L’article 24 de la Constitution tunisienne de 2014 contraint le gouvernement à protéger le droit à la vie privée et l’inviolabilité du domicile. L’article 21 dispose que « Les citoyens et les citoyennes sont égaux en droits et en devoirs. Ils sont égaux devant la loi sans discrimination ». L’article 23 interdit « la torture morale ou physique ».
Le Code de procédure pénale interdit les perquisitions à domicile et la saisie d’objets susceptibles de faire l’objet d’une enquête pénale en l’absence de mandat judiciaire, sauf en cas de flagrant délit, c’est-à-dire lorsqu’une personne est prise sur le fait.
L’article 1 de la loi n° 63 sur la protection des données à caractère personnel stipule que « toute personne a le droit à la protection des données à caractère personnel relatives à sa vie privée comme étant l’un des droits fondamentaux garantis par la constitution et ne peuvent être traitées que dans le cadre de la transparence, la loyauté et le respect de la dignité humaine». Toutefois, ni la loi n° 63 ni aucune autre loi domestique ne règlemente les conditions de la saisie de données personnelles pendant une enquête de police ou leur utilisation.
Le 12 juin, la Commission sur les libertés individuelles et l’égalité, établie par le président Beji Caid Essebsi, a proposé, entre autres mesures, de dépénaliser l’homosexualité et de mettre fin aux examens anaux dans le cadre des enquêtes pénales relatives à l’homosexualité.

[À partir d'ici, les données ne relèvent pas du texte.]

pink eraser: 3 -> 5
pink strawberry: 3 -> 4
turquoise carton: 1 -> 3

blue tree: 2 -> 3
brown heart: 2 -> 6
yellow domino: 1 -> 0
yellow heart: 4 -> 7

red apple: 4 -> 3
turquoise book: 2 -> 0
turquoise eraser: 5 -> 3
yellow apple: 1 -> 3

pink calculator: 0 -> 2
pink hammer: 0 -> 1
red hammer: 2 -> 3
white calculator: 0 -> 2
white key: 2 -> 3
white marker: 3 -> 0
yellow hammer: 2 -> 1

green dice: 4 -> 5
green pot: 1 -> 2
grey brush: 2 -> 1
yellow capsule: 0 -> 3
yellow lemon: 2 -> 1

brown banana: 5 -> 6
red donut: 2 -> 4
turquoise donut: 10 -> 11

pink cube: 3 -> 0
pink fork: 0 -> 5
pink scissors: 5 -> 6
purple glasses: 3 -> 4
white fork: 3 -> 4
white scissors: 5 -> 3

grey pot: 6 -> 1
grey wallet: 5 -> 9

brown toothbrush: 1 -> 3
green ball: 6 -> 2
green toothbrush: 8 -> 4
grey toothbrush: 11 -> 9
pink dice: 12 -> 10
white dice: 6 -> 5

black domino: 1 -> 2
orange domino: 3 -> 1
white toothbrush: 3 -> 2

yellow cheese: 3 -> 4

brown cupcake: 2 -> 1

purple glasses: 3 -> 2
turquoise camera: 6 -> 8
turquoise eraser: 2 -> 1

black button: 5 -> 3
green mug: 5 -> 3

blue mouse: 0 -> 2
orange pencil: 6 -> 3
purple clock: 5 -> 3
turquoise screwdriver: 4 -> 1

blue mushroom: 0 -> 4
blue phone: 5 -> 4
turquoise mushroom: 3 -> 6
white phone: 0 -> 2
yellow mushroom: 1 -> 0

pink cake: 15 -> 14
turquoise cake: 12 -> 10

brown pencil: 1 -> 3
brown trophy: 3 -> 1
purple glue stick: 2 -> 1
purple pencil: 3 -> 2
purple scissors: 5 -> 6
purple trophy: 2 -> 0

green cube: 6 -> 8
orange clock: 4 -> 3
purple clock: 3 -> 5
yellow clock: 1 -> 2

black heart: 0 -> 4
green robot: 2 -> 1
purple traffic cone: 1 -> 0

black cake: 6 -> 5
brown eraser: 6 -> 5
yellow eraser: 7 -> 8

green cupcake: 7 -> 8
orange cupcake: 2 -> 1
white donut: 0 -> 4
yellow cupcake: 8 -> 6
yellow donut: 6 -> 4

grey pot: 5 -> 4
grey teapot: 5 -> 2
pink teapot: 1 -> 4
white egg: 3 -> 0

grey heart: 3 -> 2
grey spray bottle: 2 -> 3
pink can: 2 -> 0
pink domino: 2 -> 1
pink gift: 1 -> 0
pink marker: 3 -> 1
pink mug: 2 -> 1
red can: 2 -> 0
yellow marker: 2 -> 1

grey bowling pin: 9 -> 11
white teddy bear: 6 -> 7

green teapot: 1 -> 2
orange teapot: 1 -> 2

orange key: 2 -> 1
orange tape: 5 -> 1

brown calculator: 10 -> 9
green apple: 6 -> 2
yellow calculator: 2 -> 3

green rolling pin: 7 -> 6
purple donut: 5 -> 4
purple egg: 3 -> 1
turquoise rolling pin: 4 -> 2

Elle a également proposé de criminaliser « l’interception, l’ouverture, l’enregistrement, la diffusion, la sauvegarde et la suppression » illicites d’un message électronique.
Le 11 octobre, 13 membres du Parlement tunisien ont présenté un projet de loi sur un code des libertés individuelles. Ce code inclut plusieurs propositions de la commission présidentielle, notamment l’abolition de l’article 230.
Le Parlement devrait agir rapidement sur ce projet de loi et abolir l’article 230, a préconisé Human Rights Watch. Il devrait promulguer une loi qui protège efficacement la vie privée des personnes en encadrant la saisie et l’utilisation de données à caractère personnel dans le cadre d’enquêtes pénales, avec des conséquences en cas de violation de cette loi.
Dans l’intervalle, le ministère de la Justice devrait enjoindre aux procureurs de mettre fin aux poursuites engagées en vertu de l’article 230. Le ministère de l’Intérieur devrait de son côté enquêter sur les informations faisant état de mauvais traitements infligés à des personnes arrêtées en raison de leur identité de genre ou de leur orientation sexuelle.